RIT presents paper on Automatic Post-Editing at EMNLP 2020

2020.11.24

This week, RIT researcher Shamil Chollampatt presented his co-authored paper, “Can Automatic Post-Editing Improve NMT?” at EMNLP 2020, a leading venue for publishing natural language processing research. Being yet another event that was held virtually, EMNLP had put together a number of platforms to replicate the actual conference experience as closely as possible from gather.town virtual spaces that enabled informal meetups and poster sessions, Zoom for talks and Q&A sessions, and Rocket.Chat for paper discussions.

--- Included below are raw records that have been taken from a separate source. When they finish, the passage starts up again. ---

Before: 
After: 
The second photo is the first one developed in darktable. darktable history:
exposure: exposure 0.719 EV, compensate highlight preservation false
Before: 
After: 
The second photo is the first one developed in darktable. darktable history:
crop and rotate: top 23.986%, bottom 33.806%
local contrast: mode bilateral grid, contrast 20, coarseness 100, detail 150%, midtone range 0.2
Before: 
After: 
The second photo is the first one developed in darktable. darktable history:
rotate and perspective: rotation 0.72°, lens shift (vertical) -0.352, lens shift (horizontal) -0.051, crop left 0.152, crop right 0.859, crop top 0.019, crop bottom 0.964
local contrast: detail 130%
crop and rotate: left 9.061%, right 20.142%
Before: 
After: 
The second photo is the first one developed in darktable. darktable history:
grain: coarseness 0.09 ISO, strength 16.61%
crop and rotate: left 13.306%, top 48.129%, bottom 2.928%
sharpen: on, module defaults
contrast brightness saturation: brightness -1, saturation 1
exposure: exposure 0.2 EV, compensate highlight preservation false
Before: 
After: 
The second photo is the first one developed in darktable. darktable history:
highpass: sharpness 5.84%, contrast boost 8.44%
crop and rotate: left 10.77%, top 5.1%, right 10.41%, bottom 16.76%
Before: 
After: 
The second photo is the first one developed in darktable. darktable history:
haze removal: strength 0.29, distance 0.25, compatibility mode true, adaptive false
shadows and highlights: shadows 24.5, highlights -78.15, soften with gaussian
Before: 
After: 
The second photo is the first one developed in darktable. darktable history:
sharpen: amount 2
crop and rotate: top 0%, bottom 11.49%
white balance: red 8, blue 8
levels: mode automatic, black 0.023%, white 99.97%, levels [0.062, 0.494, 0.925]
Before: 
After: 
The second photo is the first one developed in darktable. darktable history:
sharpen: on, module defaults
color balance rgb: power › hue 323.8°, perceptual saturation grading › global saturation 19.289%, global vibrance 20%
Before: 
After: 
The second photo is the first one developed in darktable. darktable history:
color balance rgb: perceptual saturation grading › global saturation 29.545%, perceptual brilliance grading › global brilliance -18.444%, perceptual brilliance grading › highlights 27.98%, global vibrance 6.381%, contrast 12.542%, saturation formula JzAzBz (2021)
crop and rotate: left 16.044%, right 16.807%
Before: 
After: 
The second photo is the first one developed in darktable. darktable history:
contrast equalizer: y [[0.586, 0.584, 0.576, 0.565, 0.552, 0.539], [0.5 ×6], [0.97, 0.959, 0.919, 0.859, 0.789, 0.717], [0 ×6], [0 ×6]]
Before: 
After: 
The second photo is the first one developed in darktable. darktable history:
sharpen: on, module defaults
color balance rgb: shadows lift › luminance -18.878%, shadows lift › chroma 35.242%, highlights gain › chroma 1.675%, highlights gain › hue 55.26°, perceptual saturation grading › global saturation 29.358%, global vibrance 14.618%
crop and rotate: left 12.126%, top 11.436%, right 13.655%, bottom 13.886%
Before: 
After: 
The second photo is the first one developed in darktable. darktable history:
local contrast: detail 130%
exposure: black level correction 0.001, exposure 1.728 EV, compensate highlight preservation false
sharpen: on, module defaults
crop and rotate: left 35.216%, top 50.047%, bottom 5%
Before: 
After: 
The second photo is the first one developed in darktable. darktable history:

Shamil presented RIT’s paper in the machine translation track of the main conference, which was attended by a wide range of researchers from industry and academia. (The presentation can be found here.) Shamil’s research investigated the usefulness of automatically editing the output of a high-quality neural machine translation using an additional deep neural network. Previous studies have had limited success with this approach, which the paper attributes to the lack of adequate training data. To mitigate the lack of publicly available high-quality data for automatic post-editing, RIT’s publication was accompanied by the free release of a larger scale dataset. The datasets were collected from the subtitle translations and post-edits from Rakuten’s video streaming service Rakuten Viki. The paper was the outcome of RIT’s sustained efforts to push the frontiers of machine translation over the past several years, led by the RIT Singapore team and involving co-authors of the paper, Raymond Susanto, Liling Tan, and Ewa Szymanska.

The Conference of Machine Translation (WMT 2020), which was collocated with EMNLP, also featured exciting work on automatic-post-editing, incorporating terminology constraints based on RIT’s ACL 2020 paper: Lexically Constrained Neural Machine Translation with Levenshtein Transformer. Continuing the trend of recent NLP conferences, a lot of work focused on pre-trained language model representations for multiple NLP tasks. A major push in this direction over the last couple of years has been due to the Transformers Python library (which also won the best demo paper award at EMNLP 2020). Besides, topics like building interpretable NLP models are becoming prominent, as highlighted in one of the keynote sessions. Another topic that is getting much attention in the community has been to build fair, ethical, and unbiased AI, which was the major discussion point of the ethics panel. EMNLP 2020 also had workshops and papers that promoted building environmentally-sustainable and privacy-preserving AI models. Overall, EMNLP 2020 shed light on many under-explored avenues of research in machine translation and NLP.

RIT would like to thank EMNLP and all attendees.